The working together of instinct and mind in Shakespeare is not exactly wonderful in itself, but only so from the power and strength of it: in a less degree it takes place in all continued occupation among men of a healthy nature; and the brightest moments of success in any work are when the thinking mind is in unison with the instinctive feeling of the working man. It is in this unison that genius really displays itself, and not in the sole rule of an irregular instinct or in a state of pretended inspiration. For genius does not manifest itself in the predominance of any single power, nor is it in itself a definite faculty; but it is the harmonious combination, the united totality of all the human faculties. And if in Shakespeare's works we admire his imaginative power not without his understanding, nor both these without his sense of beauty, nor all of them without his moral sense; if we attribute all together to his genius, we must comprehend in this the union of all those faculties, and not regard it as an isolated power, which excludes judgment and reflection, and whose works do not submit to plan and rule. Much rather is the idea of rule essentially inherent to that of genius; and the whole conception of genius acting without law is the invention of pedants, which has had the sad effect of begetting that mass of false geniuses who are morally without law, and æsthetically without law, as if to entitle themselves to the name according to this convenient definition.—GERVINUS.

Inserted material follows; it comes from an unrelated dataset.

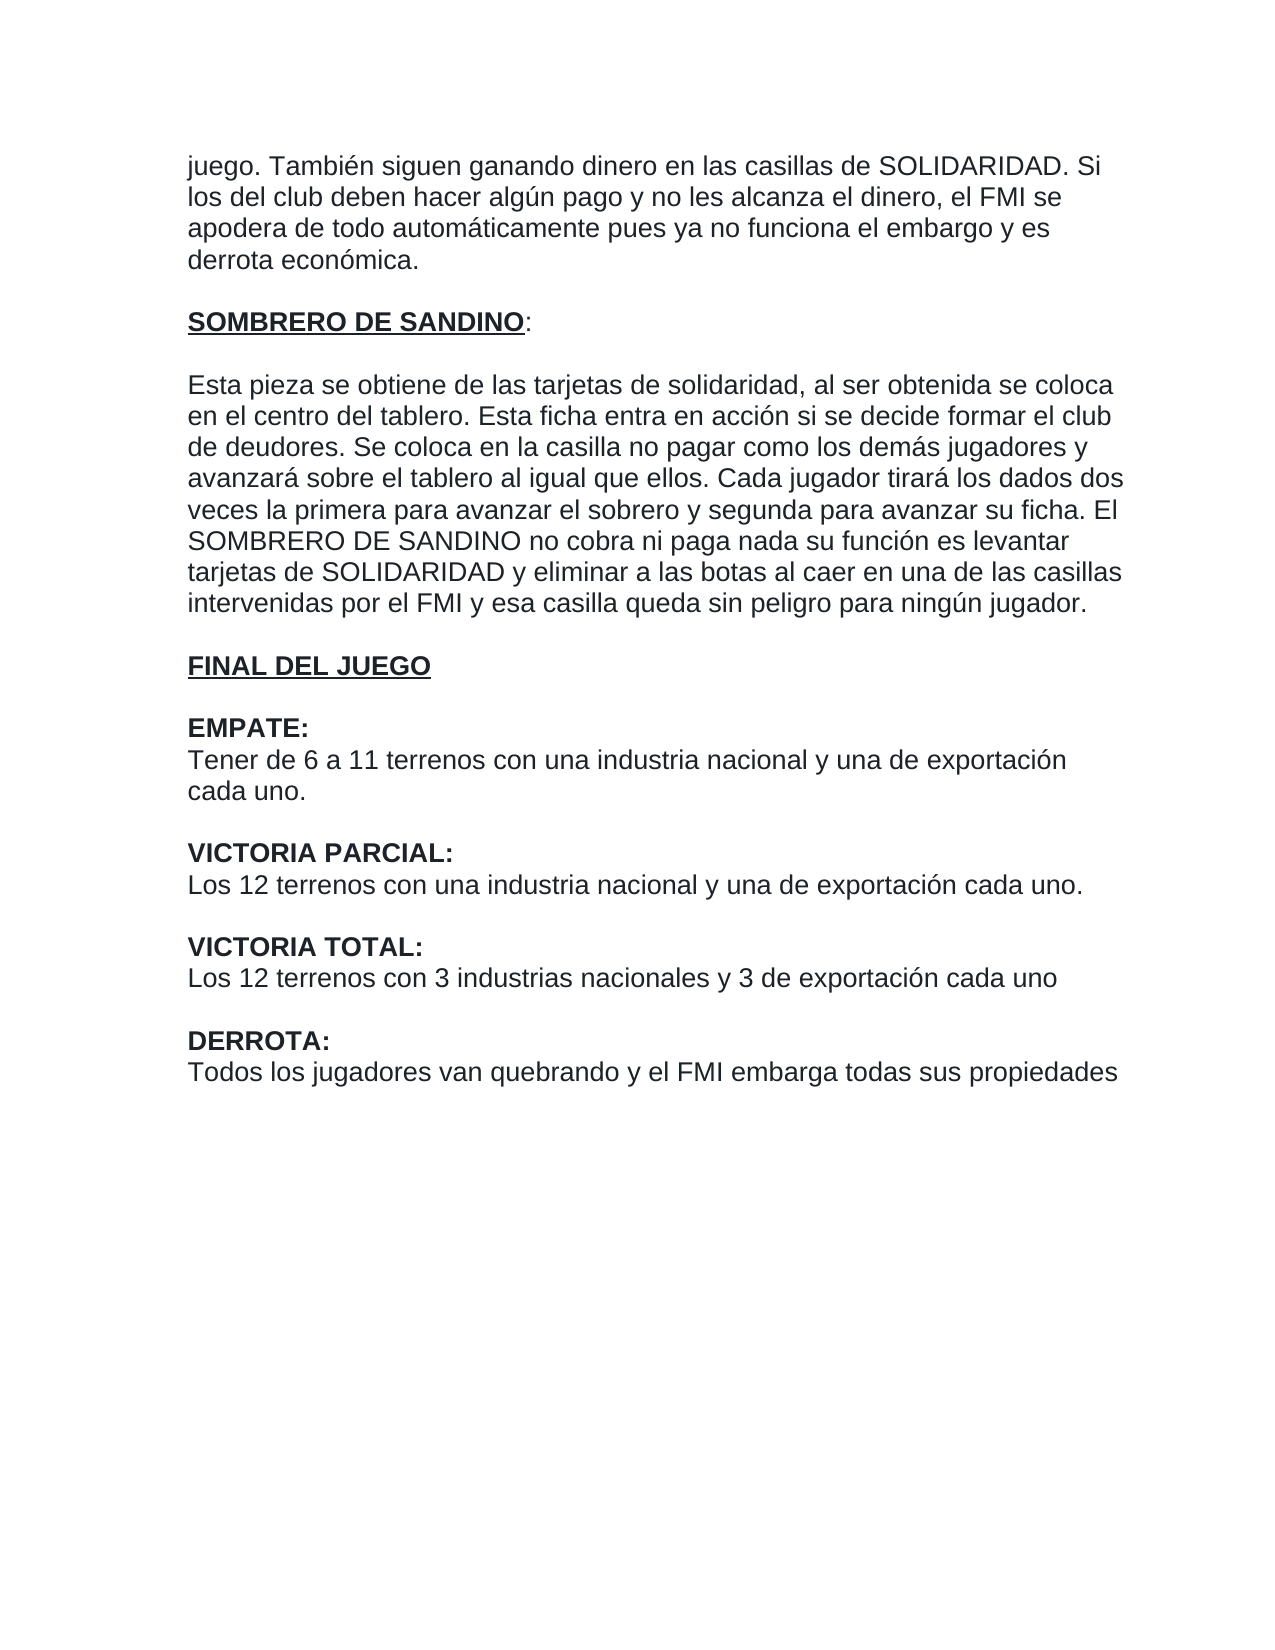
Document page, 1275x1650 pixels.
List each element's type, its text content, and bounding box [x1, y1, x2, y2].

The point is further amplified and illustrated by the same critic in a passage equally happy, as follows: "Much of the graver dialogue, especially in the first two Acts, reminds the reader, in taste of composition, in rhythm, and in a certain quaintness of expression, of The Two Gentlemen of Verona. The comic part is spirited and laugh-provoking, yet it consists wholly in the exposure of a braggart coxcomb,—one of the most familiar comic personages of the stage, and quite within the scope of a boyish artist's knowledge of life and power of satirical delineation. On the other hand, there breaks forth everywhere, and in many scenes entirely predominates, a grave moral thoughtfulness, expressed in a solemn, reflective, and sometimes in a sententious brevity of phrase and harshness of rhythm, which seem to me to stamp many passages as belonging to the epoch of Measure for Measure, or of King Lear. We miss, too, the gay and fanciful imagery which shows itself continually, alike amidst the passion and the moralizing of the previous comedies."